[Trigger warnings: death, loss, grief]
This Christmas seems to be turning out more promising, less lonely, than usual: tonight I have the choice between a dinner that my housemate is having with some of their friends at our place or joining one of my closest running buddies to celebrate with his family; tomorrow, I have been invited to Christmas Day dinners by two different climbing buddies.

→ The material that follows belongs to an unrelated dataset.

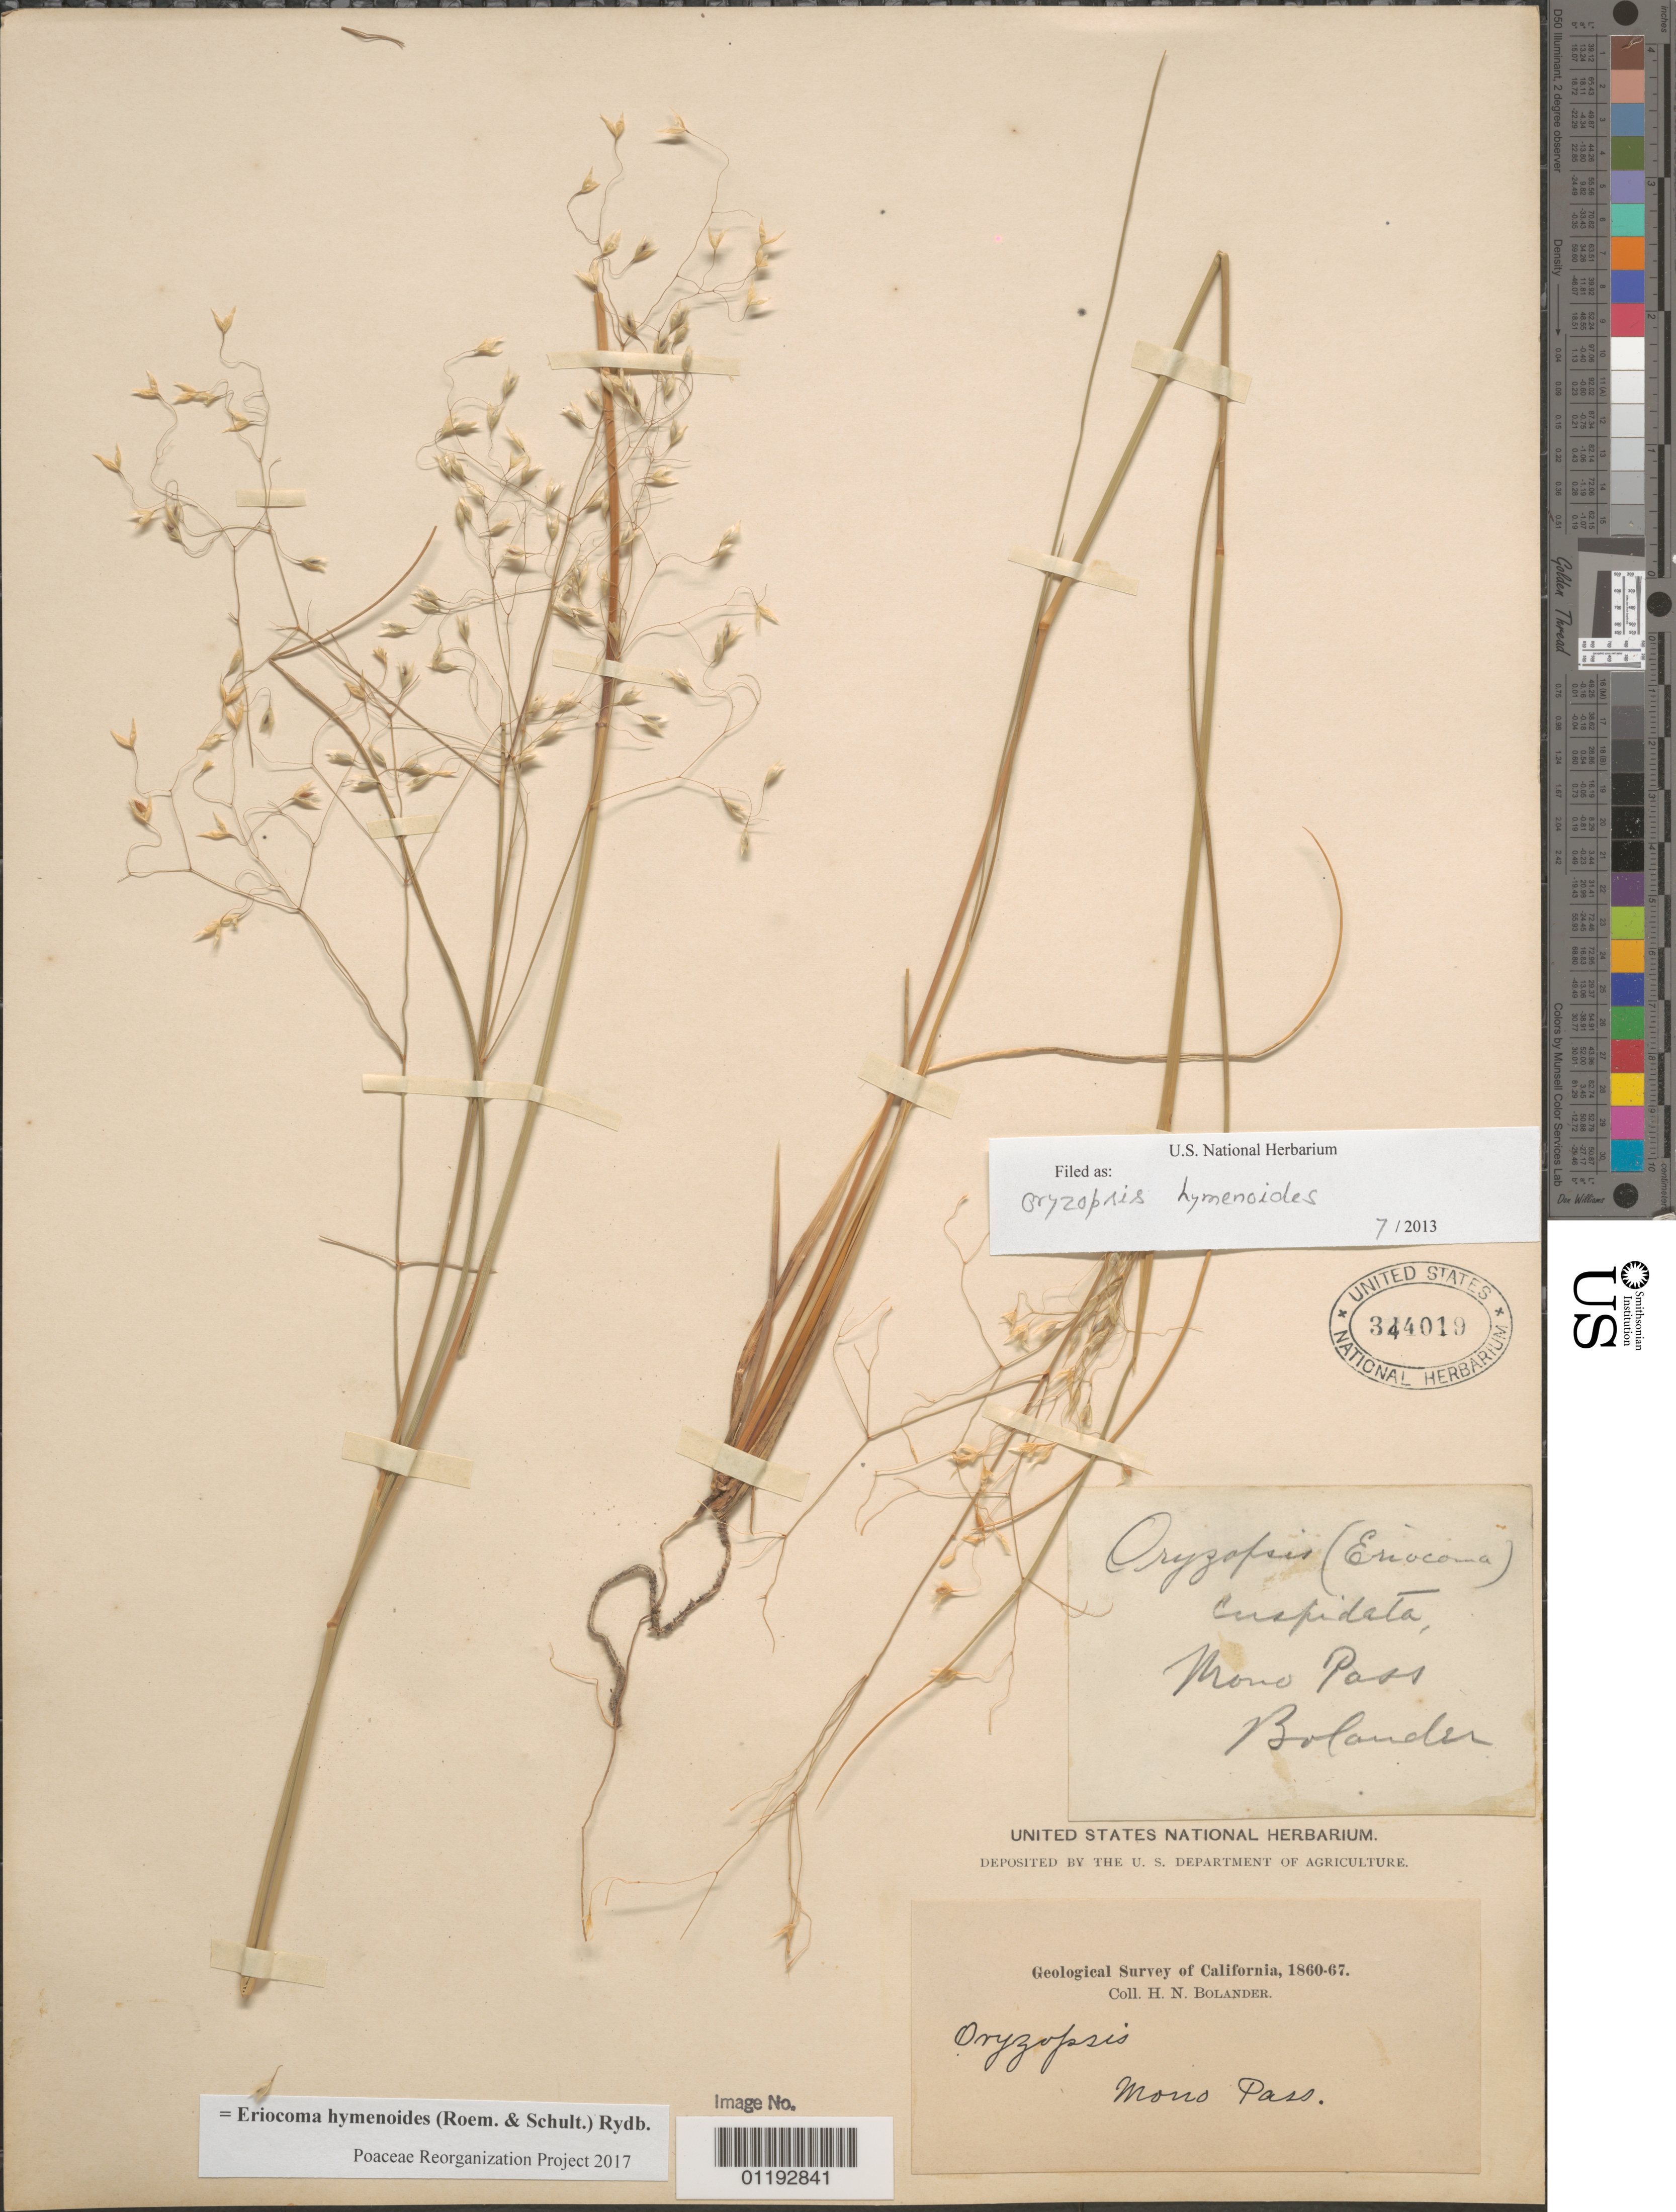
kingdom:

And yet, last night I couldn’t sleep. Tossing and turning in my bed restlessly, ruminating: I kept thinking over and over the words I would use to reply to one of my buddies’ text messages that somehow had hurt me, although per se there was nothing hurtful in the message. Until, through the fog of rumination and undefined pain, I felt the urge to listen to the song “Hopeless Wanderer” by Mumford & Sons. And that’s when the dam broke, yet again, and painful tears and sobs poured out as the grief washed over me. I found myself squeezing my blue & green Squishmallow dragon tightly, the word “Papá” going through my mind. And then, the thought, “This grief is bottomless, it has no end.”
“[…]
And I will remember the words that you said
Left a clouded mind and a heavy heart
But I was sure we could see a new start
[…]
Don’t let your heart grow cold
I will call you by name
I will share your road
But hold me fast, hold me fast
‘Cause I’m a hopeless wanderer
And hold me fast, hold me fast
‘Cause I’m a hopeless wanderer
I wrestled long with my youth
We tried so hard to live in the truth
[…]
Don’t let your heart grow cold
I will call you by name
I will share your road
But hold me fast, hold me fast
‘Cause I’m a hopeless wanderer
And hold me fast, hold me fast
‘Cause I’m a hopeless wanderer
And I will learn, I will learn
To love the skies I’m under
And I will learn, I will learn
To love the skies I’m under
The skies I’m under
“
[“Hopeless Wanderer” by Mumford & Sons]
Ten years ago was the last Christmas I had with my father, the last Christmas I’ll ever have with him. At the time, I didn’t really think I might never see him again. I needed to move away, to go to California, to go find myself. As it turned out, I had to lose my father to find myself.
At that Christmas Eve dinner ten years ago, when I told my parents & sister that I was about to move to California, my father’s bitter, shocked comment was: “What’s wrong with you? Why can’t you just settle down like everyone else?”
I had expected something similar from him and wanted to avoid harsh conflict while also asserting myself so I gave him the answer I had prepared: “If I had been born a hundred years ago, I would have been one of those men going on expeditions like discovering the South Pole. I’m an explorer. That’s why I need to go.”
I had to go find and live my truth. I don’t think he ever understood that. He probably just saw me as a “hopeless wanderer”.
“And I will remember the words that you said
Left a clouded mind and a heavy heart”
I don’t know if I’ll ever recover from those words my father said to me ten years ago, our last “real conversation”. They might haunt me forever.
One of my friends once said to me I could choose to imagine that my father would accept and love me as I truly am, if he could see me now. I wish I could, but I think this wound will never heal. This bottomless grief will always be part of me, sabotaging my capacity for closeness. That’s why my buddy’s message hurt yesterday: because I’m projecting on him something that I cannot really have. Ever.